O conceito de polícia de proximidade, segundo o estudo, parece ser abafado pelas revistas corporais, a maioria em homens jovens e negros, e também por humilhações.

Para Silvia, “esse é um dos aspectos mais sensíveis da pesquisa”. “Verificamos que os moradores que são mais vezes abordados pela polícia, que têm as casas revistadas, são os mais reativos e os mais críticos à experiência. O que a gente observa é que aquele policial que ia realizar o trabalho comunitário e manter o diálogo com os moradores se transformou naquele policial ostensivo, hostil e que trata morador da favela, principalmente o jovem negro, praticamente como um inimigo”, explica.

Ela lembra que, “antigamente, o jovem era abordado quando saía da favela e transitava por um bairro de classe média alta do Rio de Janeiro”.

“Agora ele é abordado quando chega em casa e ao sair de casa. E essas experiências repetitivas, de desrespeito e muitas vezes de humilhação, são vividas como experiências de inimizade e de hostilidade. E isso produz sentimentos muito negativos. ”

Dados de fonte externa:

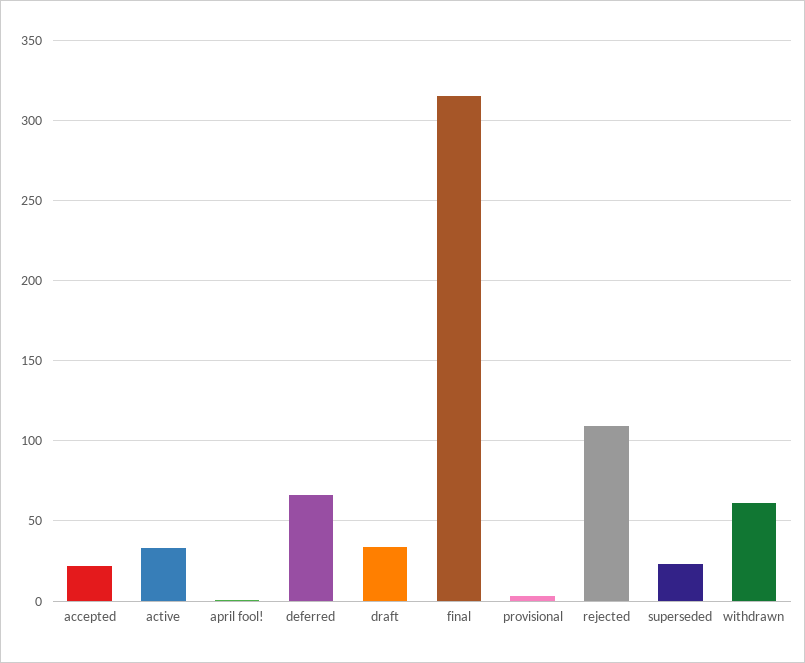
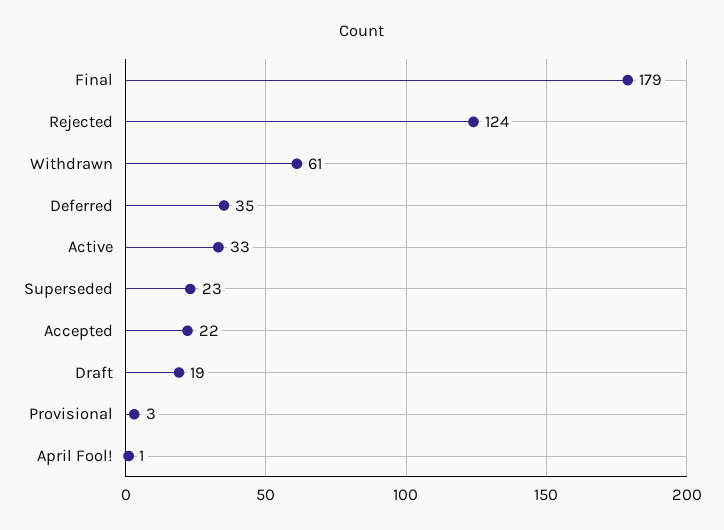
deferred: 65 -> 35
draft: 35 -> 19
final: 315 -> 179
rejected: 110 -> 124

Outro ponto relevante da pesquisa é a diferença de opinião de moradores brancos e negros.

“Nos extremos, vemos uma diferença acentuada de opiniões principalmente entre jovens negros e idosos brancos. Os moradores com mais de 60 anos tendem a ter uma opinião bastante favorável sobre a polícia, e os moradores de menos de 29 anos avaliam de forma muito crítica e muito negativa a experiência com a polícia e as perspectivas em relação ao futuro.”